Aggie (00:06:39) – A my? Co robimy? My tłumimy tę część, jej dolną, część słabszą, część wrażliwą. Gdy zapytasz dzisiaj kogoś, co u ciebie słychać, najczęściej ci odpowie Jestem zajęta. Jest tak dużo się dzieje, że nie wiem, w co ręce włożyć. Więc my nosimy tą naszą zajętość jako odznakę chwałę. Niemal tak, jakbyśmy nie czuli się wartościowi jako ludzie, dopóki nie jesteśmy niesamowicie zajęci robieniem czegoś. Ale to zajętość ma swoją cenę. Jest nią nasze zdrowie, jest nią nasz dobrostan. Ale może jest jakiś inny sposób? Może da się być produktywnym? Może da się być wydajnym i szczęśliwym, nie tracąc przy tym ani zdrowia, ani poczucia własnej wartości? I tu nie chodzi o to, żeby się nie starać, ale żeby robić to mądrze. Więc jak możemy starać się mądrze? Są dwa rodzaje wysiłku, jaki możemy podejmować, jeżeli chcemy coś realizować, chcemy spełniać nasze marzenia. Jeden wysiłek to jest wysiłek pod prąd, czyli tzw. upstream. Efekt? To tak, jakbyśmy wysuwali pod prąd rzeki i z całych sił próbowali dopłynąć do naszego celu.

Aggie (00:08:00) – Tylko że wtedy będziemy niszczyć po drodze nasze zdrowie i życie. Tylko po to, żeby ostatecznie i tak tam nie dotrzeć. I wszyscy doskonale znamy ten rodzaj wysiłku, bo nam się go przedstawia jako najświętszą wartość od dziecka. Czy to brzmi dla Was znajomo? W życiu nic nie przychodzi łatwo ani lekko. Musisz naprawdę cisnąć, żeby poradzić sobie w dzisiejszym świecie. Trzeba się naprawdę napracować, żeby coś osiągnąć. I to jest właśnie to. Płynięcie pod prąd, to jest to wiosłowanie pod prąd rzeki. Więc jest też drugi rodzaj wysiłku zwany down stream efekt, czyli wysiłek, przez którego płyniemy z prądem rzeki. Nie przeciwstawiamy się jej i tak samo staramy się, tak samo działamy, tak samo wiosłuje ma naszą łodzią, ale w drugą stronę z prądem tej rzeki. Czyli ten prąd rzeki nas wspiera. I płyniemy z prądem życia. Odpuszczamy nasze przywiązania do celu dlatego, że wiemy, że jego zrealizowanie nie jest końcem, nie jest końcem świata i jesteśmy skoncentrowani na podróży i na samym wysiłku. Na tym, żeby wiosłować z prądem, a nie na tym, co nas czeka, kiedy tam gdzieś do wiosłuje.

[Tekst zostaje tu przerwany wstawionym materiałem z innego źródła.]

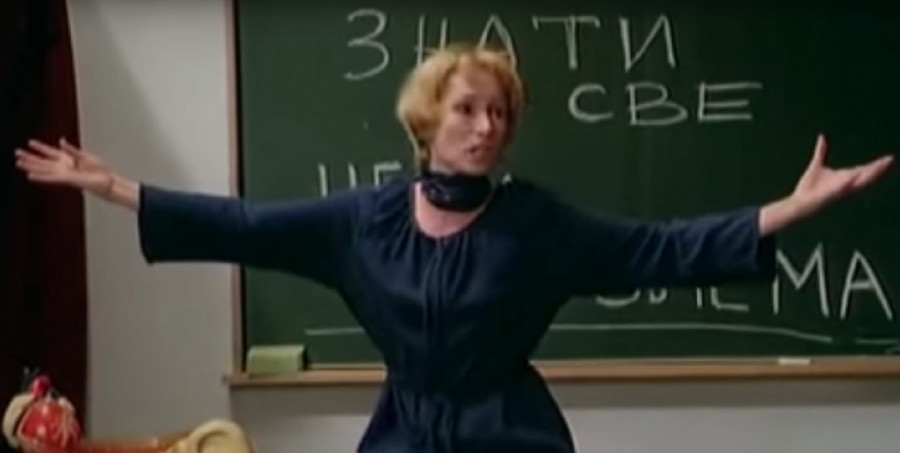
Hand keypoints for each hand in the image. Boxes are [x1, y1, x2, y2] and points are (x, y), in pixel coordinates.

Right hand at [15, 138, 114, 194]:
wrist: (108, 183)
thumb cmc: (100, 171)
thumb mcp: (85, 156)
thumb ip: (71, 150)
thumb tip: (61, 141)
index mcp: (69, 160)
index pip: (51, 152)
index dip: (41, 147)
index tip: (30, 142)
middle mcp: (64, 167)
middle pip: (44, 161)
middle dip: (30, 157)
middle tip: (17, 153)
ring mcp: (65, 174)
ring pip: (44, 169)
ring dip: (31, 166)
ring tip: (19, 163)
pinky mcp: (67, 180)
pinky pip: (50, 178)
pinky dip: (40, 177)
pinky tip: (31, 175)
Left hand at [759, 134, 892, 235]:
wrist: (798, 201)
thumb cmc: (809, 187)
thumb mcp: (817, 165)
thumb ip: (821, 151)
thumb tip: (822, 137)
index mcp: (844, 177)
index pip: (864, 169)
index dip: (876, 165)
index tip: (889, 158)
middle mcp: (845, 184)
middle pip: (866, 175)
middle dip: (879, 168)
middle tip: (890, 160)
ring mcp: (839, 190)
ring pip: (858, 182)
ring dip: (869, 175)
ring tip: (881, 166)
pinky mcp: (830, 195)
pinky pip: (840, 188)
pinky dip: (846, 183)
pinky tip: (853, 176)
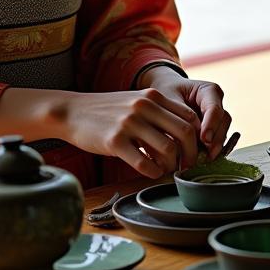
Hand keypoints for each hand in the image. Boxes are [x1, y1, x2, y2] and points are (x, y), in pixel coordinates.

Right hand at [54, 88, 201, 179]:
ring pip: (168, 149)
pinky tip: (151, 172)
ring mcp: (129, 123)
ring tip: (166, 170)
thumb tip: (185, 137)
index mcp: (152, 96)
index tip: (193, 151)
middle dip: (191, 154)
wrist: (72, 111)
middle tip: (186, 166)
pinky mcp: (114, 141)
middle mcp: (144, 107)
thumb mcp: (135, 103)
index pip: (189, 117)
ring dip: (172, 165)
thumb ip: (159, 113)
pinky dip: (153, 172)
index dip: (197, 138)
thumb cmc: (107, 111)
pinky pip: (144, 163)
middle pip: (185, 132)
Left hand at [136, 65, 231, 162]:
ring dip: (215, 147)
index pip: (214, 108)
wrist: (161, 97)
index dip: (211, 125)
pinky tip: (202, 160)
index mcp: (208, 90)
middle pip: (223, 121)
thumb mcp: (168, 101)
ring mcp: (216, 118)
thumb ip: (177, 117)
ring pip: (223, 132)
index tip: (204, 139)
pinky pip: (216, 140)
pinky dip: (210, 150)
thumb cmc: (165, 94)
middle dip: (216, 139)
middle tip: (207, 154)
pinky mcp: (212, 130)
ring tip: (203, 160)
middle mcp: (216, 103)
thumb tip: (183, 139)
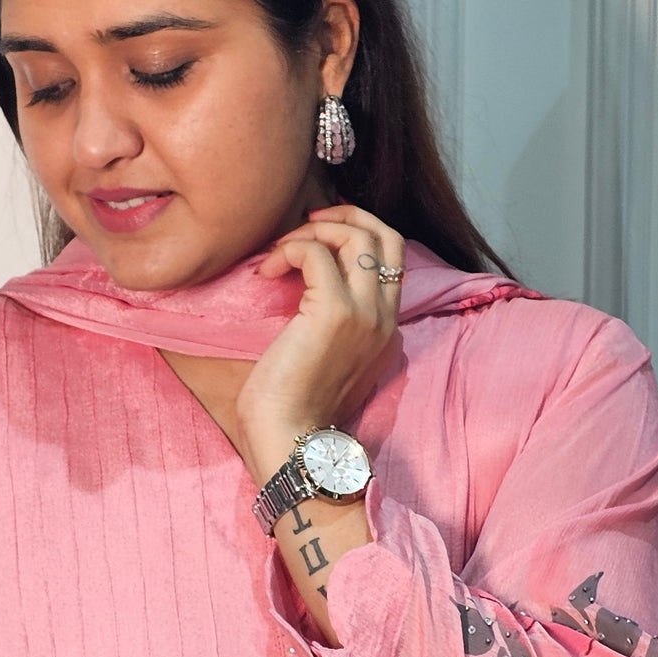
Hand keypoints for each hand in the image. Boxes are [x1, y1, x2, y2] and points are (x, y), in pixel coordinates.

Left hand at [238, 204, 403, 479]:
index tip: (317, 236)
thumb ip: (333, 324)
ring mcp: (365, 314)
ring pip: (358, 236)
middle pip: (387, 236)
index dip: (356, 234)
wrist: (290, 441)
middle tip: (308, 224)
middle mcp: (385, 318)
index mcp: (386, 329)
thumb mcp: (326, 359)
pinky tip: (266, 273)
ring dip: (314, 231)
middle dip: (347, 216)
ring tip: (281, 252)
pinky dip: (288, 250)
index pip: (392, 259)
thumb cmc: (293, 408)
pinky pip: (316, 253)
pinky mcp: (335, 313)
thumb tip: (303, 284)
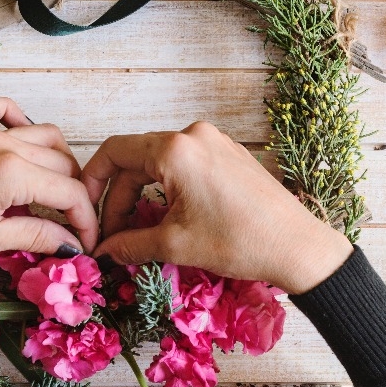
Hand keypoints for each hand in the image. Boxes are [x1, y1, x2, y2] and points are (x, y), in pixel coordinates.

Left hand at [0, 95, 98, 265]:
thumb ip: (36, 236)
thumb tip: (72, 243)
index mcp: (10, 172)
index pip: (70, 193)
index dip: (85, 221)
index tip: (86, 244)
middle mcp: (2, 144)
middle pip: (62, 165)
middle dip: (75, 197)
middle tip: (72, 228)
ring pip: (43, 136)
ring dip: (56, 163)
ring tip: (53, 195)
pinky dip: (16, 118)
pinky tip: (20, 140)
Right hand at [82, 122, 352, 294]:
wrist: (298, 247)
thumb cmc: (238, 242)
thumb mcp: (174, 245)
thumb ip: (129, 244)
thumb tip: (103, 252)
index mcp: (175, 149)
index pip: (114, 152)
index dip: (93, 184)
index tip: (87, 214)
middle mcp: (194, 135)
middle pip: (136, 159)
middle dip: (119, 198)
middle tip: (114, 237)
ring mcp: (215, 142)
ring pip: (160, 163)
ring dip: (143, 195)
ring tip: (139, 232)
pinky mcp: (230, 154)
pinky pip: (185, 166)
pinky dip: (168, 190)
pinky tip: (168, 219)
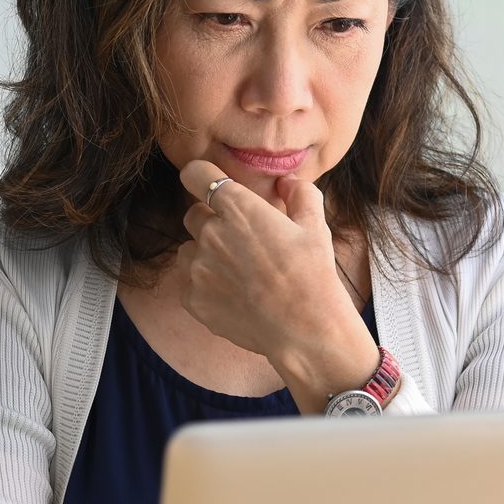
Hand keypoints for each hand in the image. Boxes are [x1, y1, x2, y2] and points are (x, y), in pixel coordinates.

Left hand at [174, 161, 378, 406]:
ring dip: (204, 255)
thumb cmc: (313, 275)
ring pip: (188, 250)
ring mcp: (199, 268)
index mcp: (239, 208)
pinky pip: (189, 284)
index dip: (200, 175)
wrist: (305, 329)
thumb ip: (299, 193)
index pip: (196, 174)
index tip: (206, 183)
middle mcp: (211, 233)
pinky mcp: (194, 299)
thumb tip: (285, 183)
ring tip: (235, 271)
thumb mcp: (316, 225)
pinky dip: (205, 287)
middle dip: (211, 221)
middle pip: (193, 215)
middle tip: (239, 240)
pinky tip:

Aggie (00:09:27) – I tak jak są różne rodzaje wysiłku, są też różne rodzaje sukcesu. Nas uczy się od dziecka, że sukces to są pieniądze, że to są rzeczy dobra materialne, że to duży dom, samochód, że jest to. Stabilność materialna. I oczywiście nie ma niczego złego w posiadaniu rzeczy. Ale chodzi tutaj o to, jak my definiujemy nasz sukces i z czym się utożsamiamy. I tu zostawię Was na chwilę z pytaniami, które każdy może sobie zadać. Czym dla mnie jest sukces? Co dla mnie jest sukcesem. Do czego ja płynę? I teraz pewnie zastanawiacie się co to znaczy robić mniej. I jak możemy wykorzystać ten prąd życia do tego, żeby osiągać swoje cele? Jest coś, bez czego nie da się ruszyć. To jest praca wewnętrzna. I Jedną z form pracy wewnętrznej, od jakiej należy zacząć, jest zidentyfikowanie naszych własnych wartości w życiu. To są wartości, które tak jak Gwiazda Północna czy kompas pomagają nam prowadzić nas w kierunku, w jakim chcemy podążać w życiu. Właśnie z prądem życia. I kolejny rodzaj.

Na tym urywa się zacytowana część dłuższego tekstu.